Toujours est-il que lorsqu’il a fait face au sol et réalisé l’urgence, il aurait dû actionner directement le parachute de secours qui s’ouvre plus vite grâce à son ressort extracteur, mais Mac a tiré sur la poignée du principal, lequel n’a pas eu le temps de se déployer.

Pour tous ceux qui connaissaient Mac, le choc fut terrible.

Et pour moi qui comptais les jours avec lui, la leçon, mémorable.

SI TU VEUX FAIRE RIGOLER DIEU, PARLE-LUI DE TES PROJETS

Par quelque étrange mécanisme psychologique, nous éprouvons tous le sentiment diffus que nous sommes immortels — chacun de nous sait qu’il va mourir, mais notre expérience de chaque jour est celle d’être vivant, en sorte qu’il nous est impossible d’imaginer autre chose que la vie.

Par quelque formidable illusion, nous considérons que nous avons le temps.

Persuadés que nous disposons d’un crédit confortable, nous attendons que certaines conditions soient réunies pour apprécier l’instant présent.

Mais aussi, comment ne pas désirer la santé ?

Des proches aimants ?

Certaines sécurités ?

Un projet stimulant ?

Toujours est-il que tant que les cases ne sont pas cochées, ça ne va pas.

« J’aimerais que chacun devienne riche et célèbre pour réaliser que ce n’est pas la réponse »

Peu importent les avertissements de ceux qui ont déjà raflé la mise.

Sans la vue mer, le bureau du patron, le coupé sport, un corps de folie, la belle rencontre ou un minimum de stabilité, on n’est pas bien sûr le vélo.

Certaines philosophies orientales suggèrent que se détacher du désir lui-même serait la solution à tous nos problèmes.

Admettons.

Mais comment se défaire de l’ultime désir, celui de ne plus désirer ?

Et à l’inverse, la Bible nous dit qu’apprécier les plaisirs de ce monde plaît au créateur :

« Va, mange avec joie ton pain, et bois gaiement ton vin ; car dès longtemps Dieu prend plaisir à ce que tu fais.

Ensemble d'entrées:
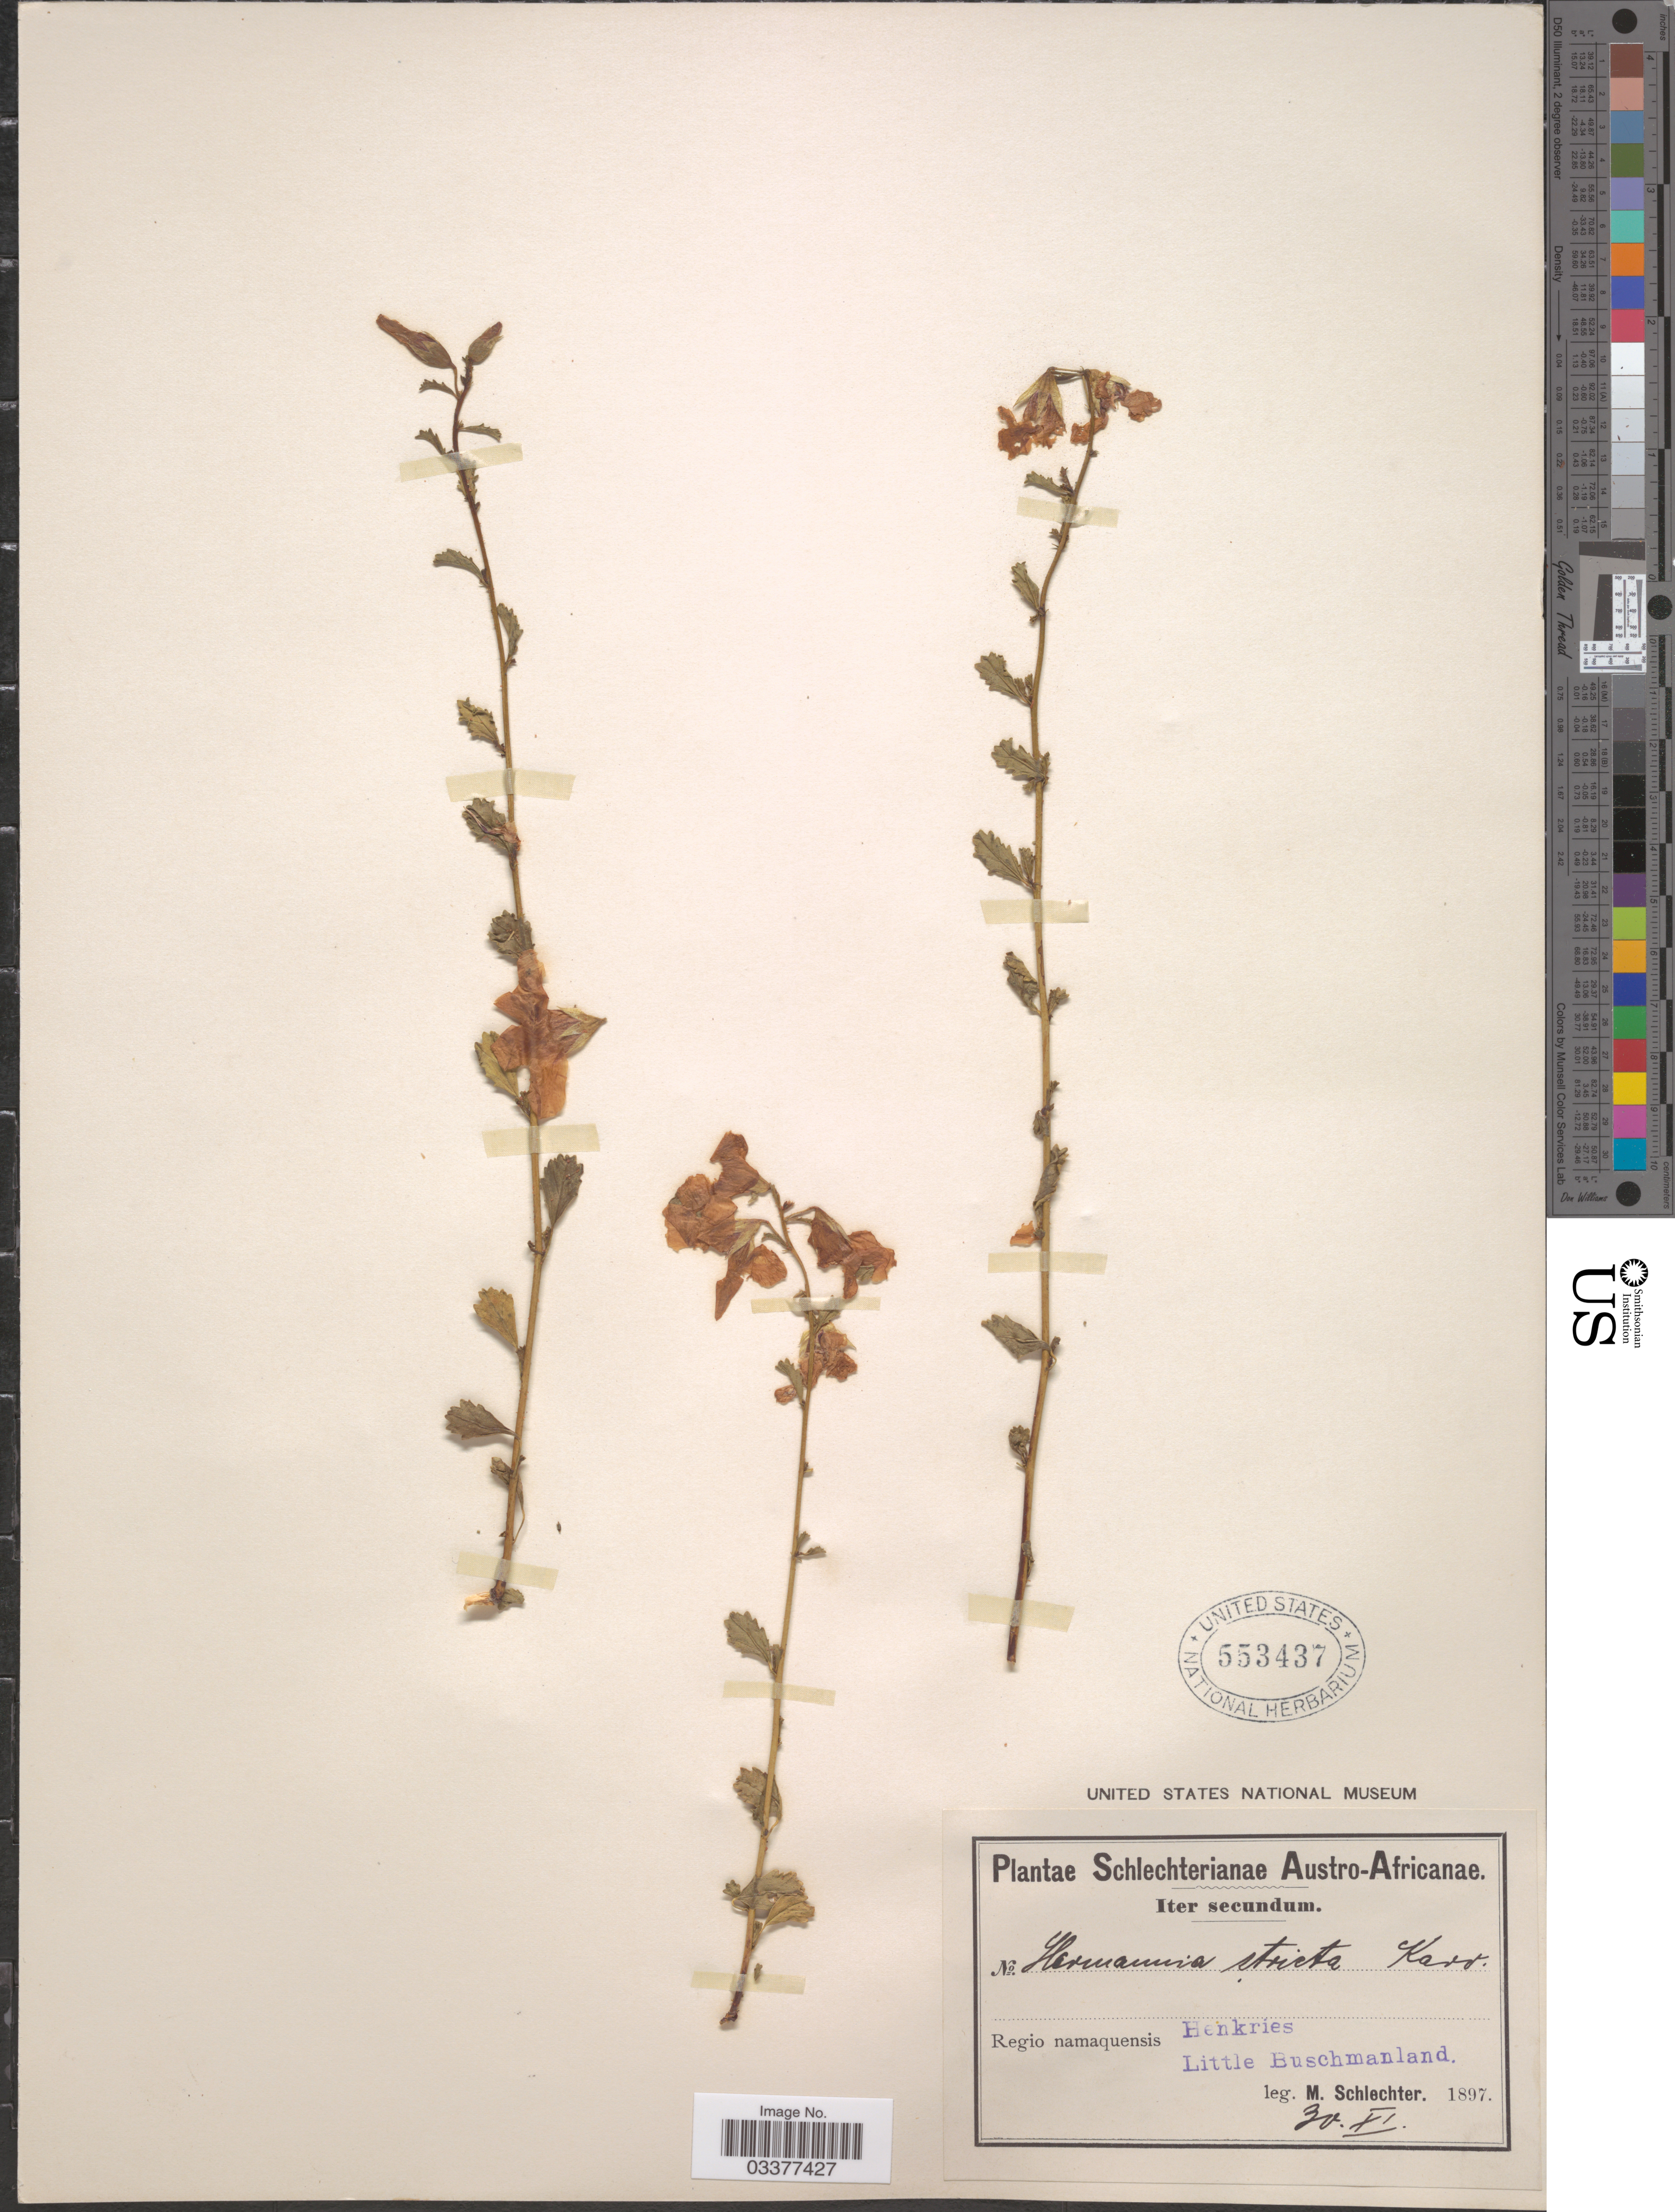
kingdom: Plantae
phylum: Tracheophyta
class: Magnoliopsida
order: Malvales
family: Malvaceae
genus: Hermannia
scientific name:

Exercices écrits:
(a) Traduisez en anglais la phrase suivante de l'extrait du document : « Par quelque formidable illusion, nous considérons que nous avons le temps. »
(b) Exprimez les lignes de toutes les entrées sous forme de liste JSON de chaînes, à raison d'une chaîne par ligne, en omettant les lignes vides et en excluant les images.

Corrigés:
(a) Through some tremendous illusion, we believe that we have time.

(b)
[
  "kingdom: Plantae",
  "phylum: Tracheophyta",
  "class: Magnoliopsida",
  "order: Malvales",
  "family: Malvaceae",
  "genus: Hermannia",
  "scientific name:"
]